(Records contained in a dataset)
........

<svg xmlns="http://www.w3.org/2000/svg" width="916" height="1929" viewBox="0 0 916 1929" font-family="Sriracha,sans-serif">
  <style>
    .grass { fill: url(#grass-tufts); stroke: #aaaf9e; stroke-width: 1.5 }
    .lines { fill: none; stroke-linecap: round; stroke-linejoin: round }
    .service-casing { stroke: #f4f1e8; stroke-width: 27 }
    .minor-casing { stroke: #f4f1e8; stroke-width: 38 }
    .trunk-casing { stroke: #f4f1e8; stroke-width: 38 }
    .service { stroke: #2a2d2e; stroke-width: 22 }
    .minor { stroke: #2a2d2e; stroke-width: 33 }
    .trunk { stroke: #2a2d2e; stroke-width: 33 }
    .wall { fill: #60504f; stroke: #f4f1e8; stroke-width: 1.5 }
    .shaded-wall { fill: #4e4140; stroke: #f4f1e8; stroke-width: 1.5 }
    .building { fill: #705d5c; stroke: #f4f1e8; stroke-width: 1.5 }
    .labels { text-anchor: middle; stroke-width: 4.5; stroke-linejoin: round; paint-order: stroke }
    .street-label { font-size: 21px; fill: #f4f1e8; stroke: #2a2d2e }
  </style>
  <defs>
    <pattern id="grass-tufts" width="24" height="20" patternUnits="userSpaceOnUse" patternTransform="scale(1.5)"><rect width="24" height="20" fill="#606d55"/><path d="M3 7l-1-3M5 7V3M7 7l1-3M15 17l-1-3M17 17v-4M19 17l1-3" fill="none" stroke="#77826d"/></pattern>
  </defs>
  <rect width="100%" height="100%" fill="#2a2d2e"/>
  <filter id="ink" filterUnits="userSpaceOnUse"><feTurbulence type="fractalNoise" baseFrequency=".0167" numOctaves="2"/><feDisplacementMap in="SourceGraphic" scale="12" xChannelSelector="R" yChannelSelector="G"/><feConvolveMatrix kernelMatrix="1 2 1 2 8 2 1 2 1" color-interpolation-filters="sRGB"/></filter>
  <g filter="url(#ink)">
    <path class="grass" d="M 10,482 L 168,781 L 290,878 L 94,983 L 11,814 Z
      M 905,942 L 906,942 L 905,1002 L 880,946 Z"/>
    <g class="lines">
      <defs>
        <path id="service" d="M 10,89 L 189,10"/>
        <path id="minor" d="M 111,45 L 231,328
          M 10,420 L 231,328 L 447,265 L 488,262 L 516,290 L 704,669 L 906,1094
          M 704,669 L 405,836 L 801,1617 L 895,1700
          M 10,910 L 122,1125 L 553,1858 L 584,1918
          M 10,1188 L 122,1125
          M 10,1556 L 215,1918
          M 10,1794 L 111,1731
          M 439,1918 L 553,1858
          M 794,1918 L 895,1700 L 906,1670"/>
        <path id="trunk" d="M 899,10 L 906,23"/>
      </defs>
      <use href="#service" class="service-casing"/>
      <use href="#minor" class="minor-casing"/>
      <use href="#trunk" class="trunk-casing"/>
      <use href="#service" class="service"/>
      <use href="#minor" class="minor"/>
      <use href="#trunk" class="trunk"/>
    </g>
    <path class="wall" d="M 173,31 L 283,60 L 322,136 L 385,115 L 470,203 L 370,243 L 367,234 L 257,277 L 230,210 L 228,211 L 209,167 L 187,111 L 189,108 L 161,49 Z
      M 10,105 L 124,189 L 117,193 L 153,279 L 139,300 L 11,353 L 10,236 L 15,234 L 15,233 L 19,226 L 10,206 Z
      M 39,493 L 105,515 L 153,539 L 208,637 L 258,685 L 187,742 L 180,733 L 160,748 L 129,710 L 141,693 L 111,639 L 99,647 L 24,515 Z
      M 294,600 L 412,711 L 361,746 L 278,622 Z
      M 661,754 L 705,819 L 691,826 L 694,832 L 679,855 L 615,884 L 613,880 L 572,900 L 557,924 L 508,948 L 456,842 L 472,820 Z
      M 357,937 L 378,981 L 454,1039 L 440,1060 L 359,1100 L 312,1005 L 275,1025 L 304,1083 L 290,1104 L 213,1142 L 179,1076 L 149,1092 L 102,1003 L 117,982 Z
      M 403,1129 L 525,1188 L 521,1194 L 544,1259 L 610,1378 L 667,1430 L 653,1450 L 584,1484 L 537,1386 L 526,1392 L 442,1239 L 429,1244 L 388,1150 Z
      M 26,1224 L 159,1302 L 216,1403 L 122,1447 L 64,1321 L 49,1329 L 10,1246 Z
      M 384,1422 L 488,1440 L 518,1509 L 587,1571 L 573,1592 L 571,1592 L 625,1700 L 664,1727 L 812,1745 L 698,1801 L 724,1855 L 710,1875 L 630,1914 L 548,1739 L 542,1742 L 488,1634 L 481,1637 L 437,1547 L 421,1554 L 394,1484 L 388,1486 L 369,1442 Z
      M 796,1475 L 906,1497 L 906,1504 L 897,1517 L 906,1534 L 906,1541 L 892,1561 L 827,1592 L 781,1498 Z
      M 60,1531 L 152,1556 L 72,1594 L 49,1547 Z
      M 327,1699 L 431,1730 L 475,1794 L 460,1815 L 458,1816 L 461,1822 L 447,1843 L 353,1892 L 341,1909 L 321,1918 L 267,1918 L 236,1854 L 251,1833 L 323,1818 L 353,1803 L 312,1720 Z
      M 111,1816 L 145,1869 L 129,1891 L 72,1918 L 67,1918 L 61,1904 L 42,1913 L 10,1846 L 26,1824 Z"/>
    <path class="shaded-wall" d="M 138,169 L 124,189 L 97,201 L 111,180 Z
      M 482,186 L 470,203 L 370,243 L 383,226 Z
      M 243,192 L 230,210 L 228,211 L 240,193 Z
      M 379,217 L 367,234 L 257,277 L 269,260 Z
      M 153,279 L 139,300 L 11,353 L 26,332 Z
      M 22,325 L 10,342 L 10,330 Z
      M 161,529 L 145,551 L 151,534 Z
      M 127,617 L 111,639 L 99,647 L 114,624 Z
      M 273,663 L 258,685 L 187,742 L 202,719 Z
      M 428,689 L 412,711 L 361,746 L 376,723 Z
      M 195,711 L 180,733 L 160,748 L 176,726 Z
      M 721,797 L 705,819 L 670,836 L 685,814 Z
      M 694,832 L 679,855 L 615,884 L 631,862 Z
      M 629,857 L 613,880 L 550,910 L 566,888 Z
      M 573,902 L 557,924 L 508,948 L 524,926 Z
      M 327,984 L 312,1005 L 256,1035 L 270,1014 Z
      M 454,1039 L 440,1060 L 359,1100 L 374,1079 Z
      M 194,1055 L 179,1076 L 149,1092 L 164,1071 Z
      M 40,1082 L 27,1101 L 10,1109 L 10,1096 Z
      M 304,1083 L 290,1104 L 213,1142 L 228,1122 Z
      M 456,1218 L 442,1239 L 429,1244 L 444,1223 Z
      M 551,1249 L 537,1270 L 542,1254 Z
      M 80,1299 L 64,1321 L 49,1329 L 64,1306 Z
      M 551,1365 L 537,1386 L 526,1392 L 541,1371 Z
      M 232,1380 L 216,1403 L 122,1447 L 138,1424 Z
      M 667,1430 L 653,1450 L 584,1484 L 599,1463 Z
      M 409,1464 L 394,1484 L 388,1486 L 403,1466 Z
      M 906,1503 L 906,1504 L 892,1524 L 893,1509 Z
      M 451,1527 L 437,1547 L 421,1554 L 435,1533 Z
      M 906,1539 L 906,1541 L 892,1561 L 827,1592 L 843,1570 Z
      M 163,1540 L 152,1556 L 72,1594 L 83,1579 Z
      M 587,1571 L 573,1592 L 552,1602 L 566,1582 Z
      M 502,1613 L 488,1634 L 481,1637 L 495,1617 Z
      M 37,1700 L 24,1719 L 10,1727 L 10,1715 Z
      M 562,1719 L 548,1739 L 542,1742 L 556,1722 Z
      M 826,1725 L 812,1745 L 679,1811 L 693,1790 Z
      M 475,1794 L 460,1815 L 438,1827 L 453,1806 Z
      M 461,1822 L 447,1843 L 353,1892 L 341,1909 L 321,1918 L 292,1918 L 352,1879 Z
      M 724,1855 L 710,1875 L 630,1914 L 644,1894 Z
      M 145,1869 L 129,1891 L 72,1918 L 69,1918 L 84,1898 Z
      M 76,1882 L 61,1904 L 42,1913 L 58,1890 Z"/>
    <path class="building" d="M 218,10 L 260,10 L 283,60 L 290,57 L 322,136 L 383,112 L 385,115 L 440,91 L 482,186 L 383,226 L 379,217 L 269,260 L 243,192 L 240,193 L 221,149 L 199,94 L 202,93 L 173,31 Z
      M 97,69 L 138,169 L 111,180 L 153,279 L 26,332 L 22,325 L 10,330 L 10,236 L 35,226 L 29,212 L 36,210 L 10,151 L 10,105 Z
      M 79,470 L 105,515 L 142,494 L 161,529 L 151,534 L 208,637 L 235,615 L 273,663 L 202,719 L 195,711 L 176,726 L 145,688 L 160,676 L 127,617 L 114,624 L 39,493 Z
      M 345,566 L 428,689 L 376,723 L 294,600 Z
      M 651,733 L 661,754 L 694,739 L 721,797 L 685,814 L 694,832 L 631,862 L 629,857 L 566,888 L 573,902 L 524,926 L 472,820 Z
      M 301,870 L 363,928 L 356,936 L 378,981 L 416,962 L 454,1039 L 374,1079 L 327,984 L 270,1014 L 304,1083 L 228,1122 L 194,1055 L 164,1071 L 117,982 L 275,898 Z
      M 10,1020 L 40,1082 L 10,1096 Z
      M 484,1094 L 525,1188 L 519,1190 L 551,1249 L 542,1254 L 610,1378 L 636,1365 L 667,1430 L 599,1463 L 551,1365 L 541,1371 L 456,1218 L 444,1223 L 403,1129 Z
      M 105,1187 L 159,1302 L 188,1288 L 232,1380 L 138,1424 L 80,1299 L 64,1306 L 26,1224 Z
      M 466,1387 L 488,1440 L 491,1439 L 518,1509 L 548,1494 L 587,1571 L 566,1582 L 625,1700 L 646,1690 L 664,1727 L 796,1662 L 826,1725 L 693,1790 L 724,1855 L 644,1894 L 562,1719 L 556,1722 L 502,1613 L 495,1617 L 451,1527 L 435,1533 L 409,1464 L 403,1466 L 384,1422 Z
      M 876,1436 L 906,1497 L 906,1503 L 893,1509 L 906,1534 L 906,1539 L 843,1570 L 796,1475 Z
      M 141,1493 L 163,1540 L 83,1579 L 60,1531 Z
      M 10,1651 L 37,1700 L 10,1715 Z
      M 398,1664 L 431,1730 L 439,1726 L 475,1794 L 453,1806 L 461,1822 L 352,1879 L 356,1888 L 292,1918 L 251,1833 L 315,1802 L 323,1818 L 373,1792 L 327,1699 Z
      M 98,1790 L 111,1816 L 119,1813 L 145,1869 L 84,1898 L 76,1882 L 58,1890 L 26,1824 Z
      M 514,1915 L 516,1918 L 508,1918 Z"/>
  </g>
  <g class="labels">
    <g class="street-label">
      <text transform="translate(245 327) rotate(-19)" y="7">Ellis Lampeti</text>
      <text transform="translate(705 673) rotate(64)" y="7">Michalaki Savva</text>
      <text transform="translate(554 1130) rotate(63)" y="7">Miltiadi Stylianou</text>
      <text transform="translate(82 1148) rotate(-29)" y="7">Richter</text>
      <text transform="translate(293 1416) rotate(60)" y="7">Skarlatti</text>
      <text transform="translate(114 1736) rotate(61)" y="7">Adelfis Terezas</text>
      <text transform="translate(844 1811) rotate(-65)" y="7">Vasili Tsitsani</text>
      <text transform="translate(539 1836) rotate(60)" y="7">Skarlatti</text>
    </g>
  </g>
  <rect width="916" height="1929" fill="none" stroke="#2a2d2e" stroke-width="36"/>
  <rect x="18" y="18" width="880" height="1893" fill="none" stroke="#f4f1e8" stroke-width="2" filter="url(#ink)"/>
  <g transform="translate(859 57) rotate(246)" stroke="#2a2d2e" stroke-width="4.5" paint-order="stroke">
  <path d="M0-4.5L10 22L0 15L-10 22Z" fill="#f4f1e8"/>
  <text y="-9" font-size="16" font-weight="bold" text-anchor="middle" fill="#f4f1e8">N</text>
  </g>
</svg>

........

• ABOUT THIS EXERCISE: Where does "lines" appear in the records above? Copy every line that has it.

• RESULT BELOW:
    .lines { fill: none; stroke-linecap: round; stroke-linejoin: round }
    <g class="lines">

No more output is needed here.